(DATA EXCERPTS)

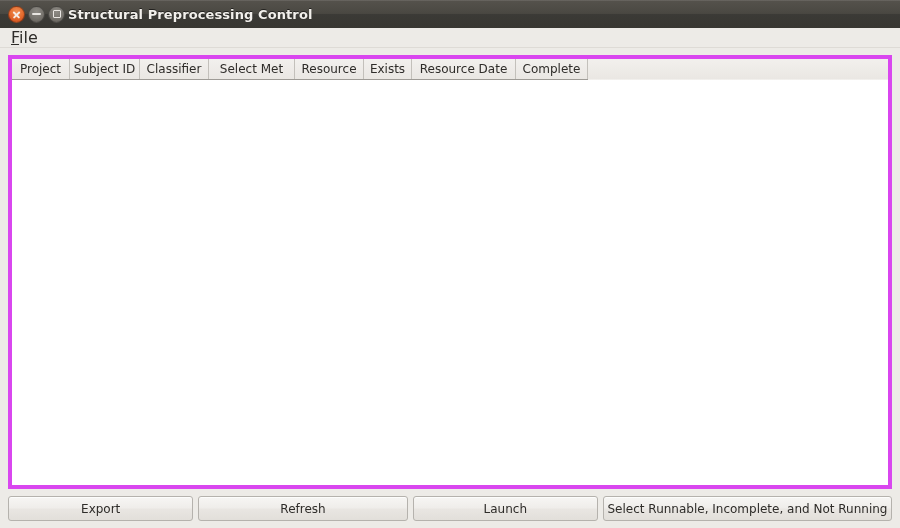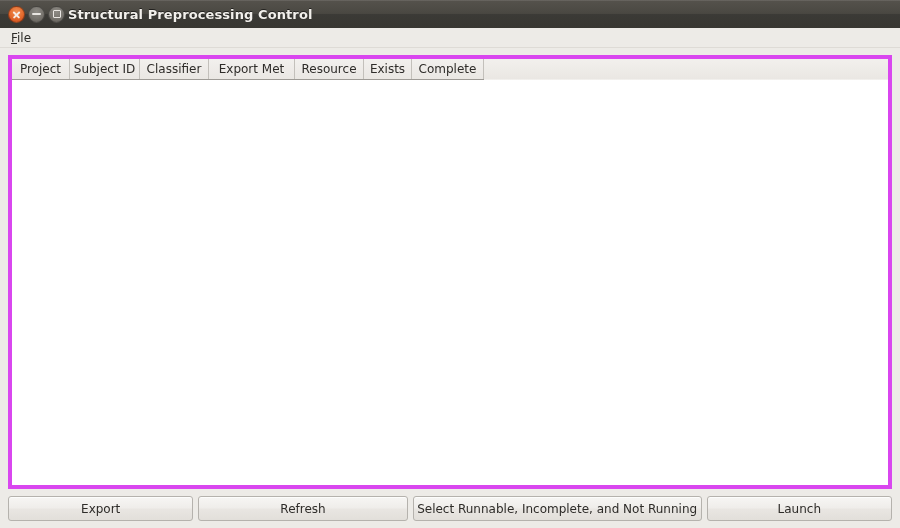--- a/index.html
+++ b/index.html
@@ -113,21 +113,21 @@
     height: 20px;
     min-height: 20px;
     background: #edebe7;
     display: flex;
     align-items: center;
     padding-left: 7px;
     box-sizing: border-box;
     border-bottom: 1px solid #dedbd6;
   }
   .menu-item {
-    font-size: 12px;
+    font-size: 16px;
     color: #2e2c29;
     padding: 1px 4px 1px 4px;
     line-height: 14px;
     white-space: nowrap;
   }
   .mnemonic {
     text-decoration: underline;
   }
 
   
@@ -244,31 +244,32 @@
     <div class="menu-item"><span class="mnemonic">F</span><span>ile</span></div>
   </div>
 
   <div class="content">
     <div class="table-frame">
 
       <div class="table-header">
         <div class="th" style="width:58px">Project</div>
         <div class="th" style="width:70px">Subject ID</div>
         <div class="th" style="width:69px">Classifier</div>
-        <div class="th" style="width:86px">Export Met</div>
+        <div class="th" style="width:86px">Select Met</div>
         <div class="th" style="width:69px">Resource</div>
         <div class="th" style="width:48px">Exists</div>
+        <div class="th" style="width:104px">Resource Date</div>
         <div class="th" style="width:72px">Complete</div>
         <div class="th-filler"></div>
       </div>
 
       <div class="table-body"></div>
     </div>
   </div>
 
   <div class="buttonbar">
     <div class="btn btn-export">Export</div>
     <div class="btn btn-refresh">Refresh</div>
+    <div class="btn btn-launch">Launch</div>
     <div class="btn btn-select">Select Runnable, Incomplete, and Not Running</div>
-    <div class="btn btn-launch">Launch</div>
   </div>
 
 </div>
 
 </body></html>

(End DATA EXCERPTS)

- WHAT YOU ARE ASKED TO DO -
Retype the records verbatim, but not their images.

- ANSWER -
--- a/index.html
+++ b/index.html
@@ -113,21 +113,21 @@
     height: 20px;
     min-height: 20px;
     background: #edebe7;
     display: flex;
     align-items: center;
     padding-left: 7px;
     box-sizing: border-box;
     border-bottom: 1px solid #dedbd6;
   }
   .menu-item {
-    font-size: 12px;
+    font-size: 16px;
     color: #2e2c29;
     padding: 1px 4px 1px 4px;
     line-height: 14px;
     white-space: nowrap;
   }
   .mnemonic {
     text-decoration: underline;
   }
 
   
@@ -244,31 +244,32 @@
     <div class="menu-item"><span class="mnemonic">F</span><span>ile</span></div>
   </div>
 
   <div class="content">
     <div class="table-frame">
 
       <div class="table-header">
         <div class="th" style="width:58px">Project</div>
         <div class="th" style="width:70px">Subject ID</div>
         <div class="th" style="width:69px">Classifier</div>
-        <div class="th" style="width:86px">Export Met</div>
+        <div class="th" style="width:86px">Select Met</div>
         <div class="th" style="width:69px">Resource</div>
         <div class="th" style="width:48px">Exists</div>
+        <div class="th" style="width:104px">Resource Date</div>
         <div class="th" style="width:72px">Complete</div>
         <div class="th-filler"></div>
       </div>
 
       <div class="table-body"></div>
     </div>
   </div>
 
   <div class="buttonbar">
     <div class="btn btn-export">Export</div>
     <div class="btn btn-refresh">Refresh</div>
+    <div class="btn btn-launch">Launch</div>
     <div class="btn btn-select">Select Runnable, Incomplete, and Not Running</div>
-    <div class="btn btn-launch">Launch</div>
   </div>
 
 </div>
 
 </body></html>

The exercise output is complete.